Objetivo A:
Indica si cada afirmación concuerda con el texto sobre Cartagena y responde sí o no, citando literalmente las palabras del texto que lo deciden.
(i) El análisis busca indicios sobre el estadio histórico con mayores expresiones culturales en Cartagena.
(ii) La aceptación del legado africano ha resultado sencilla para las élites.
(iii) Según Jorge García Usta, las élites han instalado la imagen de una Cartagena mestiza.
Objetivo B:
Contesta brevemente estas preguntas a partir del texto sobre Cartagena.
(i) ¿Cuál es el factor transversal que señala el texto?
(ii) En el caso de Cartagena, ¿en qué radica especialmente la complejidad?
(iii) ¿Qué años acompañan el nombre de Jorge García Usta?
Objetivo C:
Reproduce al pie de la letra el fragmento del texto sobre Cartagena que empieza en "Este breve análisis" y termina en "y su otredad.".

Texto:

GONZALO POSADA VIANA

 

Este breve análisis pretende descubrir algunos indicios acerca del estadio histórico (premodernidad, modernidad y/o postmodernidad) con mayores expresiones culturales en la ciudad de Cartagena, a partir de su pasado, imagen, imaginarios, consumo, identidades y su otredad.

 

Es necesario indicar, ante todo, que hay un factor transversal, inherente a todos esos elementos de análisis: la actitud de la etnografía cartagenera, incluyendo a la negritud, frente al legado africano y a la población afrodescendiente.

 

En Cartagena, como en el país, la aceptación de ese legado ha sido compleja y conflictiva, tanto para las élites como para las ciencias sociales, y esa complejidad radica especialmente, en el caso de Cartagena, en la negación de lo que para muchos es evidente: una ciudad de mayoría negra. Para Jorge García Usta (1960-2005)[1] “las élites de la ciudad son ambiguas o contradictorias ante la presencia de la población afrodescendiente, a tal punto que han instalado la imagen de una Cartagena mestiza”.

Datos brutos:
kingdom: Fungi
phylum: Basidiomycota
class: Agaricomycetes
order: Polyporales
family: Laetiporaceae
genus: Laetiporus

Respuesta escrita A:
(i) Sí: «Este breve análisis pretende descubrir algunos indicios acerca del estadio histórico (premodernidad, modernidad y/o postmodernidad) con mayores expresiones culturales en la ciudad de Cartagena».
(ii) No: «la aceptación de ese legado ha sido compleja y conflictiva, tanto para las élites como para las ciencias sociales».
(iii) Sí: «a tal punto que han instalado la imagen de una Cartagena mestiza».

Respuesta escrita B:
(i) La actitud de la etnografía cartagenera, incluyendo a la negritud, frente al legado africano y a la población afrodescendiente.
(ii) En la negación de lo que para muchos es evidente: una ciudad de mayoría negra.
(iii) 1960-2005.

Respuesta escrita C:
Este breve análisis pretende descubrir algunos indicios acerca del estadio histórico (premodernidad, modernidad y/o postmodernidad) con mayores expresiones culturales en la ciudad de Cartagena, a partir de su pasado, imagen, imaginarios, consumo, identidades y su otredad.